■ **Text**:
....................

# Forum More Stuff Debate & Technical Discussion  Work health and safety.

## jimfish

I had a visit from work safe last week that put a temporary halt to framing. My safe work method statement didn't contain details of how I was going to install the battens to trusses.( this was easily amended)
Of more concern to me was the fact that it is apparently illegal to work from the bottom chord of trusses at 900 cts to nail off creeper and jack trusses,bracing,top chord ties etc.
I suppose this question is directed to other Tradies but I'm happy to hear others experiences with work safe. Is this rule enforced nationwide or just here in Tassie ? Do you even have to fill out swms for each job ?

----------


## Micky013

That sucks! We have never had safe work on our site here in SA. You are required to prepare a JSA for every job (which we don't). Not sure about the SWMS - boss might have to have one or the builder.

....................

■ **Records supplied**:
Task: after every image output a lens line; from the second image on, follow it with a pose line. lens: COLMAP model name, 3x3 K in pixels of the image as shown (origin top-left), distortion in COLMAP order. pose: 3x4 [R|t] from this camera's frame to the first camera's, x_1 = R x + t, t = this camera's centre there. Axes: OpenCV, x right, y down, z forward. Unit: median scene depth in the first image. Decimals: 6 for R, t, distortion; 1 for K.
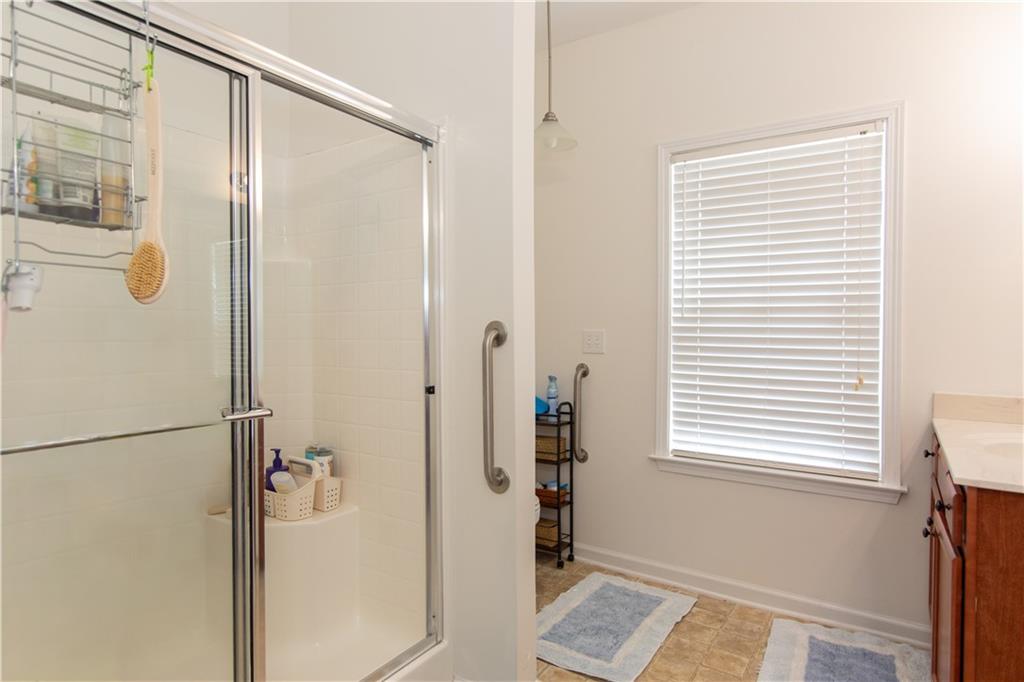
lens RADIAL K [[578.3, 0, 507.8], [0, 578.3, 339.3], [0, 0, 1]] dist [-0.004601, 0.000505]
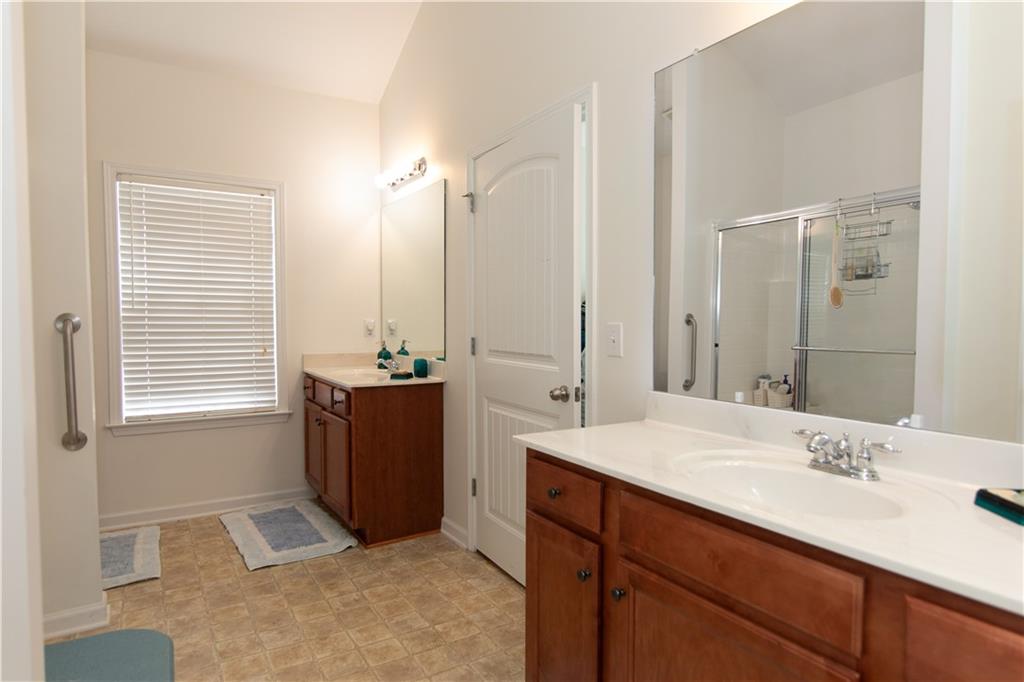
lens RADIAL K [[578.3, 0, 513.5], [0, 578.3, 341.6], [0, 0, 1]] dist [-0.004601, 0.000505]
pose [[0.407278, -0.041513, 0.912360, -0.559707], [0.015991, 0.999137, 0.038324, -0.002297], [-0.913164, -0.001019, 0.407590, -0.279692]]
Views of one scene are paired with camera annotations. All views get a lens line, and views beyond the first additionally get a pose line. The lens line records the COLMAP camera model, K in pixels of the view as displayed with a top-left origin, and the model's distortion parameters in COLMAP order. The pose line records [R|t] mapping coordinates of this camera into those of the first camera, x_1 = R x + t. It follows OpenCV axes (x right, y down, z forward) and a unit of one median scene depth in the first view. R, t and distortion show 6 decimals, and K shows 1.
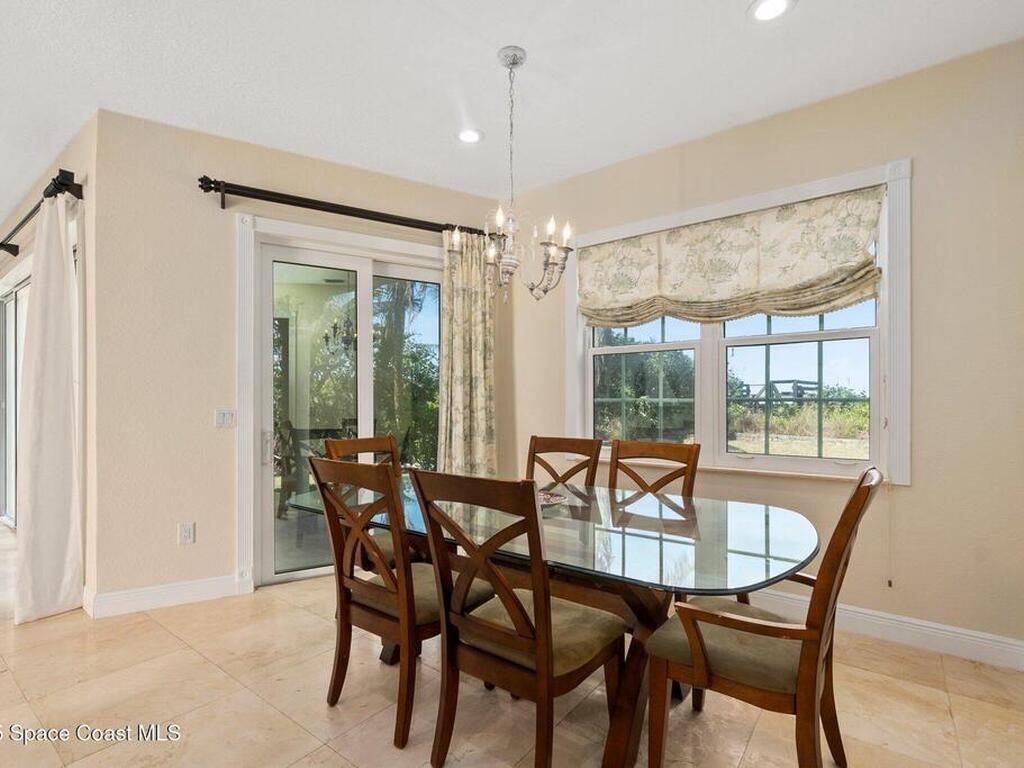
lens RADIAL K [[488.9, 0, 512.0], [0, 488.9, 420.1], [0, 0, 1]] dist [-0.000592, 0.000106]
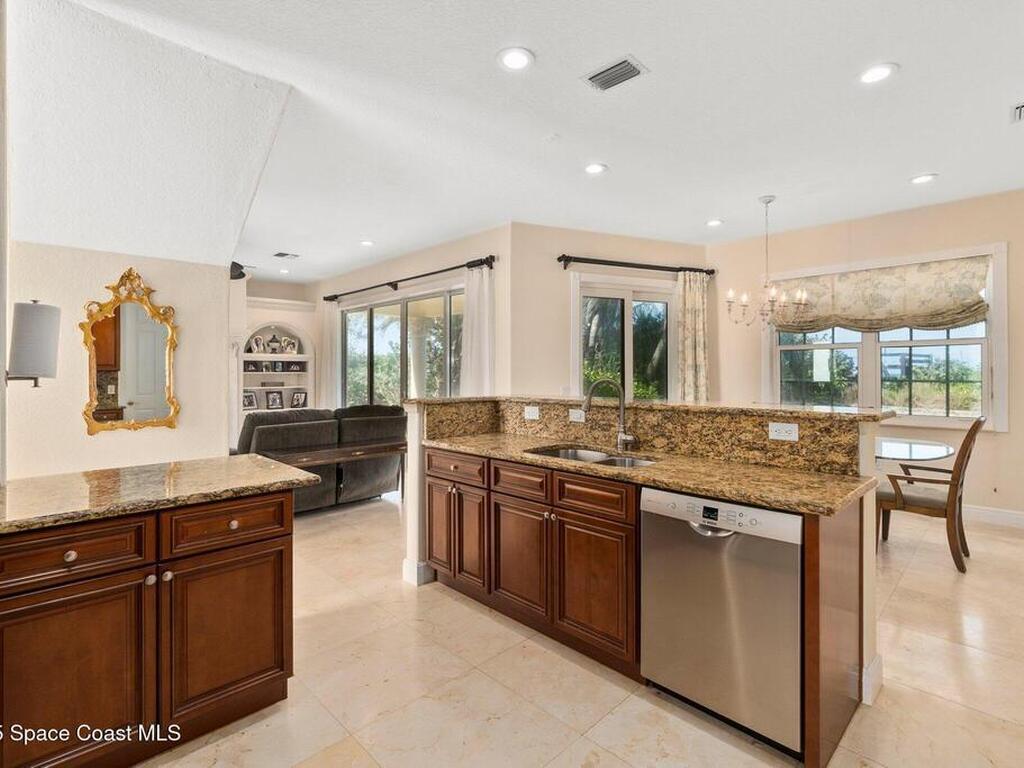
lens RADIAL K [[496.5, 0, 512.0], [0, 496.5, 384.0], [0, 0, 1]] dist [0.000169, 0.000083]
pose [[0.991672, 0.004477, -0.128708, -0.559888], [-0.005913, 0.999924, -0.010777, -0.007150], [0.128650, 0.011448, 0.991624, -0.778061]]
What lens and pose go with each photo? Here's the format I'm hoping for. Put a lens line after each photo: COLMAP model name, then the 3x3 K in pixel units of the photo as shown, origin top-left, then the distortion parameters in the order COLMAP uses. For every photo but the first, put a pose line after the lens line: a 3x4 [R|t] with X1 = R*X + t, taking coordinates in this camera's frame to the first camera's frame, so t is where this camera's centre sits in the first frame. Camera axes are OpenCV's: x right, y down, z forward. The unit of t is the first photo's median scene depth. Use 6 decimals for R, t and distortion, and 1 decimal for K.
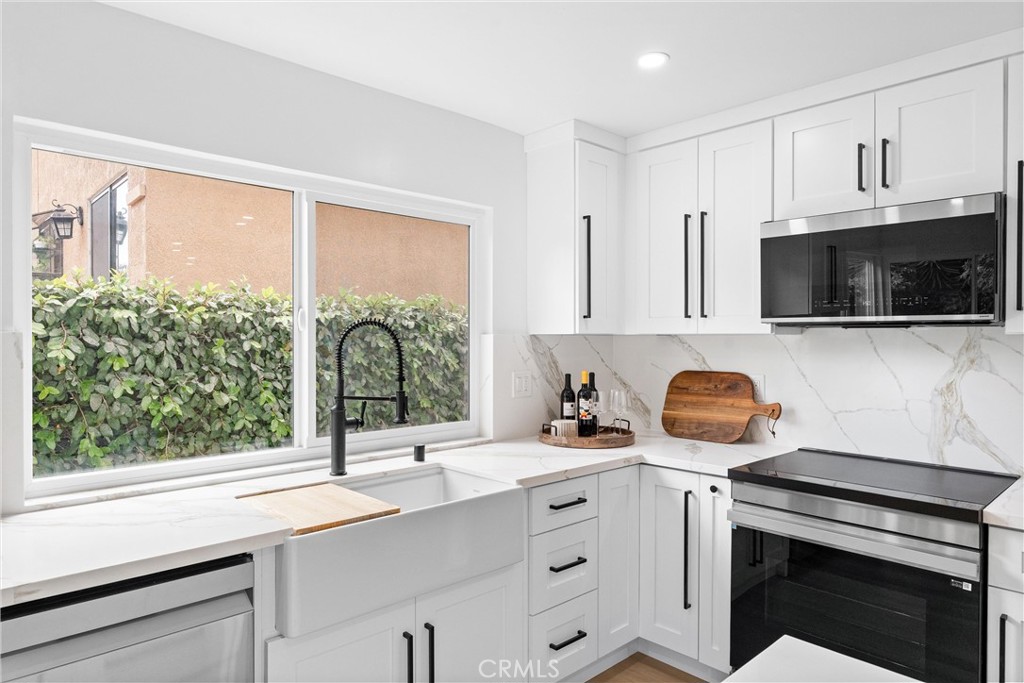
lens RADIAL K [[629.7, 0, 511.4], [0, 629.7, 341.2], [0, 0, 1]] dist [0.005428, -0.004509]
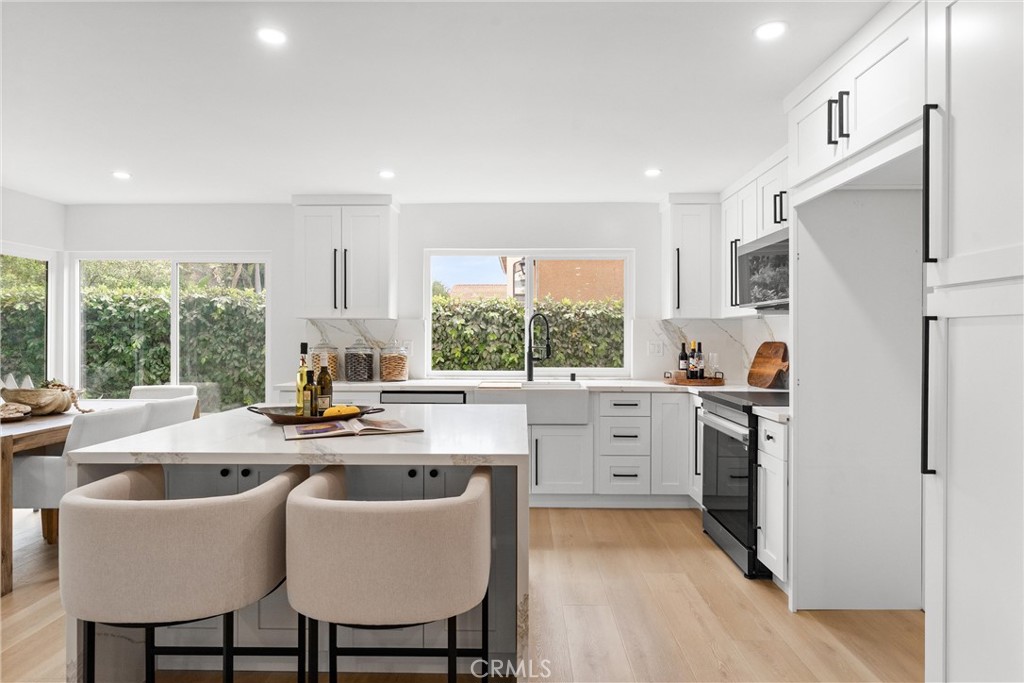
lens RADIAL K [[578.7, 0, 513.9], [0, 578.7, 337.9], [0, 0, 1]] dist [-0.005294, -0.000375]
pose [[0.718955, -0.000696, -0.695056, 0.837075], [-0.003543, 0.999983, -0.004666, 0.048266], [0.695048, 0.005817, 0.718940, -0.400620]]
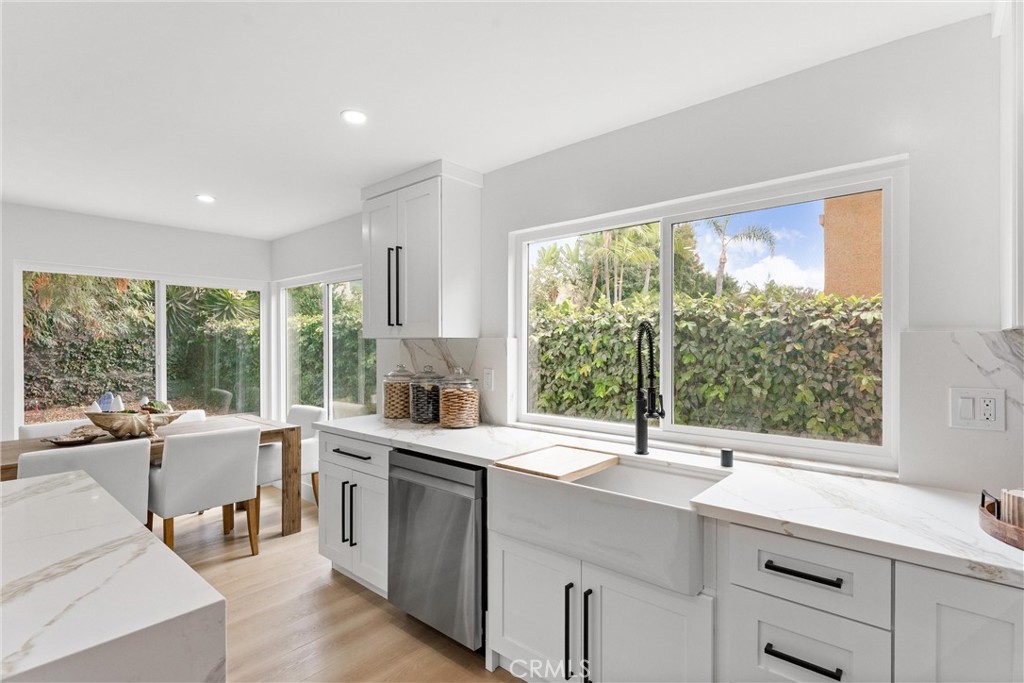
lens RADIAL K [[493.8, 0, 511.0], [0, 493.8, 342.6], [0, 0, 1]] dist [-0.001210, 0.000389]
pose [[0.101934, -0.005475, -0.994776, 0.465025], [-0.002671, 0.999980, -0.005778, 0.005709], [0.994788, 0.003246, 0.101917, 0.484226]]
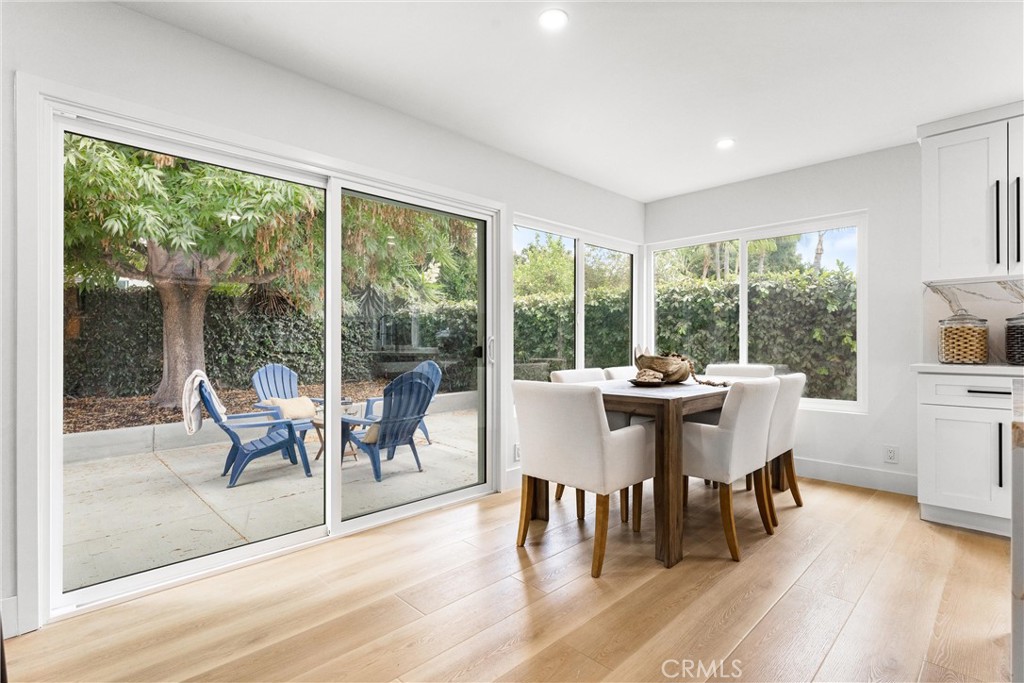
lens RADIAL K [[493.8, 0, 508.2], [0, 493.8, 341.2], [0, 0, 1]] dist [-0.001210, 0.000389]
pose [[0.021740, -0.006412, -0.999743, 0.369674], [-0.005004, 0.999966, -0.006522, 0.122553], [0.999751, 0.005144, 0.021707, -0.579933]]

....................

■ **Exercise brief**: Copy the passage of the work safety thread that opens with the words containing "I had a visit" and closes with "was easily amended)". The data here is separate from the forum thread on work health and safety.

■ **Task answer**:
I had a visit from work safe last week that put a temporary halt to framing. My safe work method statement didn't contain details of how I was going to install the battens to trusses.( this was easily amended)